Your answer should consist of the lines in the data below that contain "facile".

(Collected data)
------------------------------------
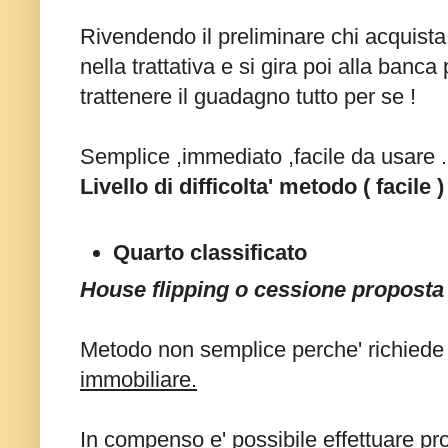
Rivendendo il preliminare chi acquista 
nella trattativa e si gira poi alla banca
trattenere il guadagno tutto per se !
Semplice ,immediato ,facile da usare .
Livello di difficolta' metodo ( facile )
Quarto classificato
House flipping o cessione proposta 
Metodo non semplice perche' richiede
immobiliare.
In compenso e' possibile effettuare p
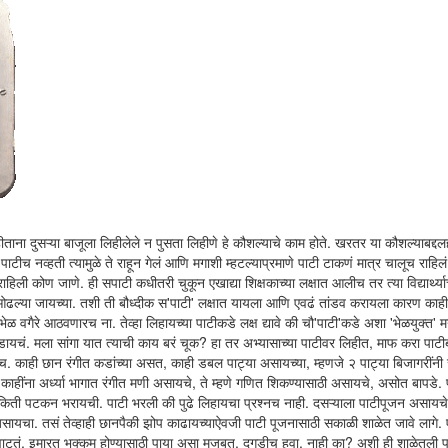
ाना दुसऱ्या बाजूला लिहीलेले न पुसता लिहीणे हे कौशल्याचे काम होते. खरतर या कौशल्याबद्दल
टीच नव्हती त्यामुळे ते राहून गेलं आणि मगाशी म्हटल्याप्रमाणे पाटी टाकणं मात्र चालूच राहिलं
ली कोण जाणे. ही सपाटी कधीतरी चुकून एखाद्या शिक्षकाच्या लक्षात आलीच तर त्या विद्यार्थ्य
ा ओढल्या जायच्या. तशी ती बौध्दीक स'पाटी' लक्षात यायला आणि एवढं तांडव करायला कारण काह
भेळ वगैरे आठवणारच ना. तेव्हा लिहायच्या पाटीकडे लक्ष द्यावे की चौ'पाटी'कडे अशा 'भेळयुक्त' 
चं. मला सांगा यात त्याची काय बरं चूक? हा तर अभ्यासाच्या पाटीवर लिहीत, माफ करा पाटीब
ेच. काही छान रंगीत कडांच्या असत, काही डबल पाट्या असायच्या, म्हणजे २ पाट्या बिजागरींनी 
हींना अर्ध्या भागात रंगीत मणी असायचे, ते म्हणे गणित शिकण्यासाठी असायचे, असोत बापडे.
टी किती पटकन भरायची. पाटी भरली की पुढे लिहायचा प्रश्नच नाही. दसऱ्याला पाटीपूजन असायचे
ायचा. तसं तेव्हाही छानपैकी झोप काढायच्याऐवजी पाटी पूजनासाठी सकाळी शाळेत जावे लागे.
ाटतं, इमारत भक्कम होण्यासाठी पाया असा मजबूत, दगडीच हवा, नाही का? अशी ही शाळेतली प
------------------------------------
**Problem solution**
Semplice ,immediato ,facile da usare .
Livello di difficolta' metodo ( facile )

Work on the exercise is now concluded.